Board members say new information will be released shortly. They are counting on Trish Martinez, Learning Services Director and Assistant Superintendent, to head the transition work. They plan a special meeting with the new superintendent after he arrives, but cannot schedule that at this time. Martinez will help set that time, which will also require a three-day notice in the local paper.
While the board prepares for the February 5 election, Dick Pool, former superintendent, requested that Dr. A. L. Clemmons, Senior Vice President of George K. Baum and Company, attend a session with the board and prepare them for the various stages of resolution, proclamation and declaration. Dr. Clemmons left statistics and information behind to help board members with the process.

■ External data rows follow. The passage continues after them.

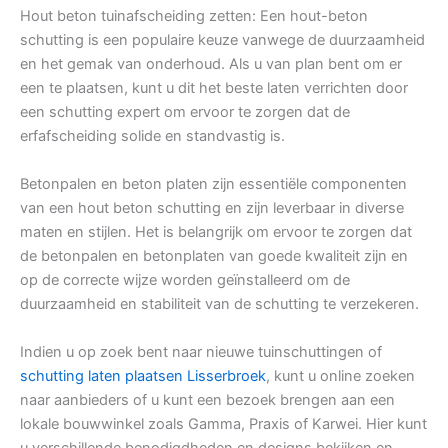
Hout beton tuinafscheiding zetten: Een hout-beton
schutting is een populaire keuze vanwege de duurzaamheid
en het gemak van onderhoud. Als u van plan bent om er
een te plaatsen, kunt u dit het beste laten verrichten door
een schutting expert om ervoor te zorgen dat de
erfafscheiding solide en standvastig is.
Betonpalen en beton platen zijn essentiële componenten
van een hout beton schutting en zijn leverbaar in diverse
maten en stijlen. Het is belangrijk om ervoor te zorgen dat
de betonpalen en betonplaten van goede kwaliteit zijn en
op de correcte wijze worden geïnstalleerd om de
duurzaamheid en stabiliteit van de schutting te verzekeren.
Indien u op zoek bent naar nieuwe tuinschuttingen of
schutting laten plaatsen Lisserbroek
, kunt u online zoeken
naar aanbieders of u kunt een bezoek brengen aan een
lokale bouwwinkel zoals Gamma, Praxis of Karwei. Hier kunt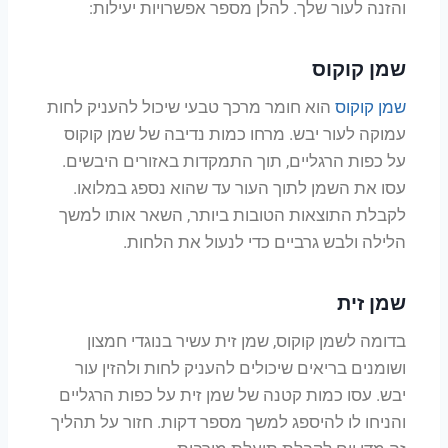
והזנה לעור שלך. להלן מספר אפשרויות יעילות:
שמן קוקוס
שמן קוקוס
הוא חומר מרכך טבעי שיכול להעניק לחות
עמוקה לעור יבש. מרחו כמות נדיבה של שמן קוקוס
על כפות הרגליים, תוך התמקדות באזורים היבשים.
עסו את השמן לתוך העור עד שהוא נספג במלואו.
לקבלת התוצאות הטובות ביותר, השאר אותו למשך
הלילה ולבש גרביים כדי לנעול את הלחות.
שמן זית
בדומה לשמן קוקוס, שמן זית עשיר בנוגדי חמצון
ושומנים בריאים שיכולים להעניק לחות ולהזין עור
יבש. עסו כמות קטנה של שמן זית על כפות הרגליים
והניחו לו להיספג למשך מספר דקות. חזור על תהליך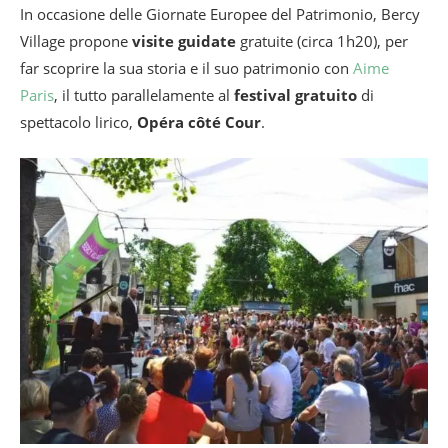
In occasione delle Giornate Europee del Patrimonio, Bercy
Village propone
visite guidate
gratuite (circa 1h20), per
far scoprire la sua storia e il suo patrimonio con
Aime
Paris
, il tutto parallelamente al
festival gratuito
di
spettacolo lirico,
Opéra côté Cour
.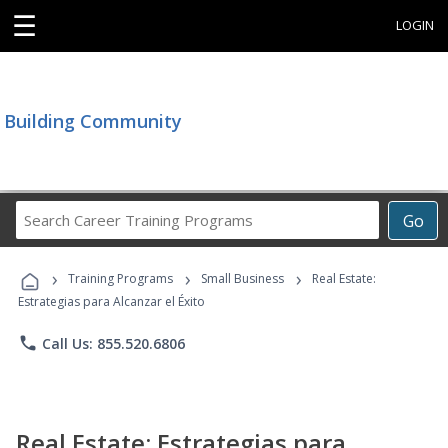
☰
LOGIN
Building Community
Search
Go
Career
Training
›
›
›
Programs
Training Programs
Small Business
Real Estate:
Estrategias para Alcanzar el Éxito
phone
Call Us: 855.520.6806
Real Estate: Estrategias para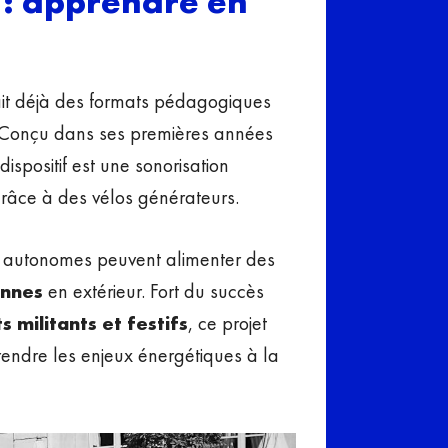
 : apprendre en
ait déjà des formats pédagogiques
 Conçu dans ses premières années
spositif est une sonorisation
grâce à des vélos générateurs.
ns autonomes peuvent alimenter des
onnes
en extérieur. Fort du succès
 militants et festifs
, ce projet
 rendre les enjeux énergétiques à la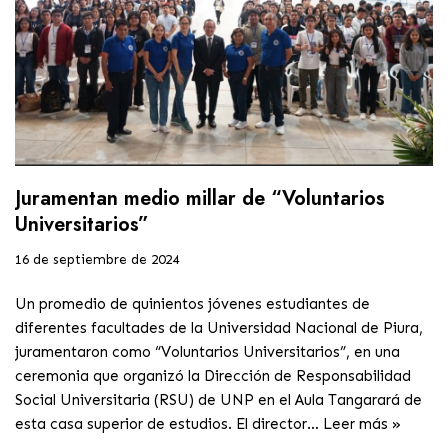
Juramentan medio millar de “Voluntarios
Universitarios”
16 de septiembre de 2024
Un promedio de quinientos jóvenes estudiantes de
diferentes facultades de la Universidad Nacional de Piura,
juramentaron como “Voluntarios Universitarios”, en una
ceremonia que organizó la Dirección de Responsabilidad
Social Universitaria (RSU) de UNP en el Aula Tangarará de
esta casa superior de estudios. El director…
Leer más »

Complicating the election, the public school capital improvements tax question will also be presented to voters. It is the ongoing 2-mill or $2.00 per each $1,000 of net taxable value of property in the area which is dedicated to maintenance operations for districts. This tax will affect school years 2013 to 2018, a six-year period. All Silver district schools and Aldo Leopold are dependent on this tax for purchases, maintenance and improvements of equipment and properties.

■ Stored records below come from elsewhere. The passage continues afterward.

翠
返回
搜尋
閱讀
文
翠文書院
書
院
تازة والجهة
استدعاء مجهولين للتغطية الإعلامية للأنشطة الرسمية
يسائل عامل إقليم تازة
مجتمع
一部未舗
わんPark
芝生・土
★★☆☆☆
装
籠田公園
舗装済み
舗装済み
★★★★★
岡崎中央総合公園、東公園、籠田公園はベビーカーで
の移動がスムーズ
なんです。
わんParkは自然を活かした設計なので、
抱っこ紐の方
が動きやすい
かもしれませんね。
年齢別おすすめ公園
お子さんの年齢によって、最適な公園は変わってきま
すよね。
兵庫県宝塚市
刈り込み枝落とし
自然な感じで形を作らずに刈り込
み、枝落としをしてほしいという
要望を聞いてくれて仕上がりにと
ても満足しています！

Dr. Clemmons explained both aspects of the February 5 election and offered his help and expertise on making the election requirements clear and simple. The 12-page report he left with board members is a model of professional planning to help not only the board, but the county clerk’s office meet all legal requirements.
In her report as finance and student accountability officer, Assistant Superintendent Candy Milam alerted members that student numbers are down and the district is slated to lose about $308,000.00 shortly. She reported gains and losses across the district which showed G. W. Stout, Cliff High School and Opportunity High School down. The large gain of 26 students at Harrison Schmidt did not offset this. Cliff losses have a ‘small school’ factor and are more heavily weighted, as well, which makes losses there quite significant.
Another area is the pre-kindergarten which has 5 fewer students this year. Because Pre-K is heavily weighted, other areas of special education cannot offset this, and it, too, will cost the district. Milam’s third area in the report is that the district has lost some of its most experienced teachers and the new ones replacing them are 84 units lighter, 5547 this year compared to 5631 last year.
For Milam’s financial report, board members Barry Remmel and Pete Holguin, who look over the financials before board meetings, asked that the report be accepted as written. The total amount of checks written for this month came to $1,567,929.50.
Another action requiring a vote was the revision of the graduation date. Instead of May 15, board members changed it to May 16. An athletic event being held that Saturday would have prevented many seniors from attending their graduation exercises.
Priscilla Lucero, Executive Director of Southwest New Mexico Council of Governments, gave the board information on State Senator Howie Morales’ Senate Memorial number 65 and the feasibility study which is nearly finished. Lucero said these documents are needed in the development of the Vo Tech. Much work is in place, but several factors are flexible and not easily pinned down, which leaves cost projections changeable.
Lucero told of a grant opportunity which needed immediate attention if WNMU is to apply for that. The grant is also needed as part of the plans for the Vo Tech. She said it is important to show which portions of the community were participating and uniting to support the proposed Vo Tech.
Some surveys had been answered by parents, students and other segments of the community. Over all, more than 5,000 surveys had been distributed to various groups, and 456 students had already shown interest in the Vo Tech. Students in grades 6 to 12 from both Silver and Cobre had been contacted. The main study of 4,583 community people was given to board members.
Lucero, who helps local governments and works with county financial oversight, said this effort to set up the Vo Tech was quite different from the work she usually did, and she considered it a tough assignment, as there were so many things to watch over and make sure that no opportunities were missed.
In her opinion, said Lucero, it might be best to set up at least two phases, with the first covering engineering and design, and developing plans for the second phase after more facts were known. The board approved her report to be included in the process.
In the Citizens portion of the meeting, Maria Isquierdo, coordinator and Lupe Uriostegui, a parent, asked the board to consider working with their organization, Grant County Family Coalition, related to Border Mental Health, which works with mentally and behaviorally disturbed children of any age up to 18 years. Board member Charlotte McGaughey suggested they supply a copy of their organization’s mission statement and attend future meetings.
The next board meeting is scheduled to be at Cliff on November 15. The directors plan to meet at the district office after 4:00 p.m. and leave together from there.